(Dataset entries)
○ ○ ○

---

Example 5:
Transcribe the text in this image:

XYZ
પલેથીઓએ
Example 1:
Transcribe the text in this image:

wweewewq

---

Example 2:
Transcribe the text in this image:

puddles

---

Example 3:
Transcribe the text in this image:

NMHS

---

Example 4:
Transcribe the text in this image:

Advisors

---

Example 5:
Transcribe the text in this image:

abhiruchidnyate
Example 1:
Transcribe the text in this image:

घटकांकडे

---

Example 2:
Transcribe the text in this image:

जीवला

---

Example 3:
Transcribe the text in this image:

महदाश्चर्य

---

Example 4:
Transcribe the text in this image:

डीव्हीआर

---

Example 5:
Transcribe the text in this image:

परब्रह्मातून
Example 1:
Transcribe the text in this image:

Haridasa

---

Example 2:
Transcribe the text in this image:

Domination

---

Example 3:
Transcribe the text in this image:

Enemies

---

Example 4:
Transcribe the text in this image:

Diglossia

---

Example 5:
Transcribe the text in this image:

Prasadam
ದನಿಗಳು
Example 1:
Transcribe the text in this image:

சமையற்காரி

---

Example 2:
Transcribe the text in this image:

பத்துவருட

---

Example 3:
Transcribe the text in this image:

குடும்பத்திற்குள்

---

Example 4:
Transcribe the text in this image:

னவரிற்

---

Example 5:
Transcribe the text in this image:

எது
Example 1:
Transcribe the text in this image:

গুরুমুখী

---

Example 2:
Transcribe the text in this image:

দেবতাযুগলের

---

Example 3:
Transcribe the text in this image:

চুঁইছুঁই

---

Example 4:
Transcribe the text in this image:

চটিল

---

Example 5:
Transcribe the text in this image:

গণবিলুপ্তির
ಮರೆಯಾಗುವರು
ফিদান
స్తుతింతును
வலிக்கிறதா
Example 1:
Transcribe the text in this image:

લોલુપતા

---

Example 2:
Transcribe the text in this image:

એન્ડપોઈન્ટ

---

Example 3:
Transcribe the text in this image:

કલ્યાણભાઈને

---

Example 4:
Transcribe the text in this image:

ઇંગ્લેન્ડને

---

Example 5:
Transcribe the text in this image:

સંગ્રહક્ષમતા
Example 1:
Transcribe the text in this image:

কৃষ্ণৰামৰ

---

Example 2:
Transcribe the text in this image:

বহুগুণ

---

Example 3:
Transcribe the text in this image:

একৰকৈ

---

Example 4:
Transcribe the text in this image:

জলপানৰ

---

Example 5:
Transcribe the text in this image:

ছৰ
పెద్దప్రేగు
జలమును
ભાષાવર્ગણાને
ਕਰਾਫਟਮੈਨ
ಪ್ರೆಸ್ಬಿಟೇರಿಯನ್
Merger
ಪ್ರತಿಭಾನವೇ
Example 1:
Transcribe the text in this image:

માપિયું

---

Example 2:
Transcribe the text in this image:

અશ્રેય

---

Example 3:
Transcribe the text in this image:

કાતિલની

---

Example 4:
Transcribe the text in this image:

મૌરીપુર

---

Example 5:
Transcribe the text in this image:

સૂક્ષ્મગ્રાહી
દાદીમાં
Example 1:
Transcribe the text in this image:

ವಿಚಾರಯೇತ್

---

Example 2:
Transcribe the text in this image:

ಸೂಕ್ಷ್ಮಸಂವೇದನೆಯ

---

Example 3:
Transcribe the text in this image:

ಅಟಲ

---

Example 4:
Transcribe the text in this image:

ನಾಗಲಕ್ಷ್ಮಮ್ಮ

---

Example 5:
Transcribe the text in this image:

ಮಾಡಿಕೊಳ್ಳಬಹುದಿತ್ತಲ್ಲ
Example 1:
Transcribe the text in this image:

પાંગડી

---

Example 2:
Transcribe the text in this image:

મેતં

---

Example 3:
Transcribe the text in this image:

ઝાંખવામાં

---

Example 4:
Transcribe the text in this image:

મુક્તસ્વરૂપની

○ ○ ○

What the task asks
Retype the data exactly as it reads.

Written answer
---

Example 5:
Transcribe the text in this image:

XYZ
પલેથીઓએ
Example 1:
Transcribe the text in this image:

wweewewq

---

Example 2:
Transcribe the text in this image:

puddles

---

Example 3:
Transcribe the text in this image:

NMHS

---

Example 4:
Transcribe the text in this image:

Advisors

---

Example 5:
Transcribe the text in this image:

abhiruchidnyate
Example 1:
Transcribe the text in this image:

घटकांकडे

---

Example 2:
Transcribe the text in this image:

जीवला

---

Example 3:
Transcribe the text in this image:

महदाश्चर्य

---

Example 4:
Transcribe the text in this image:

डीव्हीआर

---

Example 5:
Transcribe the text in this image:

परब्रह्मातून
Example 1:
Transcribe the text in this image:

Haridasa

---

Example 2:
Transcribe the text in this image:

Domination

---

Example 3:
Transcribe the text in this image:

Enemies

---

Example 4:
Transcribe the text in this image:

Diglossia

---

Example 5:
Transcribe the text in this image:

Prasadam
ದನಿಗಳು
Example 1:
Transcribe the text in this image:

சமையற்காரி

---

Example 2:
Transcribe the text in this image:

பத்துவருட

---

Example 3:
Transcribe the text in this image:

குடும்பத்திற்குள்

---

Example 4:
Transcribe the text in this image:

னவரிற்

---

Example 5:
Transcribe the text in this image:

எது
Example 1:
Transcribe the text in this image:

গুরুমুখী

---

Example 2:
Transcribe the text in this image:

দেবতাযুগলের

---

Example 3:
Transcribe the text in this image:

চুঁইছুঁই

---

Example 4:
Transcribe the text in this image:

চটিল

---

Example 5:
Transcribe the text in this image:

গণবিলুপ্তির
ಮರೆಯಾಗುವರು
ফিদান
స్తుతింతును
வலிக்கிறதா
Example 1:
Transcribe the text in this image:

લોલુપતા

---

Example 2:
Transcribe the text in this image:

એન્ડપોઈન્ટ

---

Example 3:
Transcribe the text in this image:

કલ્યાણભાઈને

---

Example 4:
Transcribe the text in this image:

ઇંગ્લેન્ડને

---

Example 5:
Transcribe the text in this image:

સંગ્રહક્ષમતા
Example 1:
Transcribe the text in this image:

কৃষ্ণৰামৰ

---

Example 2:
Transcribe the text in this image:

বহুগুণ

---

Example 3:
Transcribe the text in this image:

একৰকৈ

---

Example 4:
Transcribe the text in this image:

জলপানৰ

---

Example 5:
Transcribe the text in this image:

ছৰ
పెద్దప్రేగు
జలమును
ભાષાવર્ગણાને
ਕਰਾਫਟਮੈਨ
ಪ್ರೆಸ್ಬಿಟೇರಿಯನ್
Merger
ಪ್ರತಿಭಾನವೇ
Example 1:
Transcribe the text in this image:

માપિયું

---

Example 2:
Transcribe the text in this image:

અશ્રેય

---

Example 3:
Transcribe the text in this image:

કાતિલની

---

Example 4:
Transcribe the text in this image:

મૌરીપુર

---

Example 5:
Transcribe the text in this image:

સૂક્ષ્મગ્રાહી
દાદીમાં
Example 1:
Transcribe the text in this image:

ವಿಚಾರಯೇತ್

---

Example 2:
Transcribe the text in this image:

ಸೂಕ್ಷ್ಮಸಂವೇದನೆಯ

---

Example 3:
Transcribe the text in this image:

ಅಟಲ

---

Example 4:
Transcribe the text in this image:

ನಾಗಲಕ್ಷ್ಮಮ್ಮ

---

Example 5:
Transcribe the text in this image:

ಮಾಡಿಕೊಳ್ಳಬಹುದಿತ್ತಲ್ಲ
Example 1:
Transcribe the text in this image:

પાંગડી

---

Example 2:
Transcribe the text in this image:

મેતં

---

Example 3:
Transcribe the text in this image:

ઝાંખવામાં

---

Example 4:
Transcribe the text in this image:

મુક્તસ્વરૂપની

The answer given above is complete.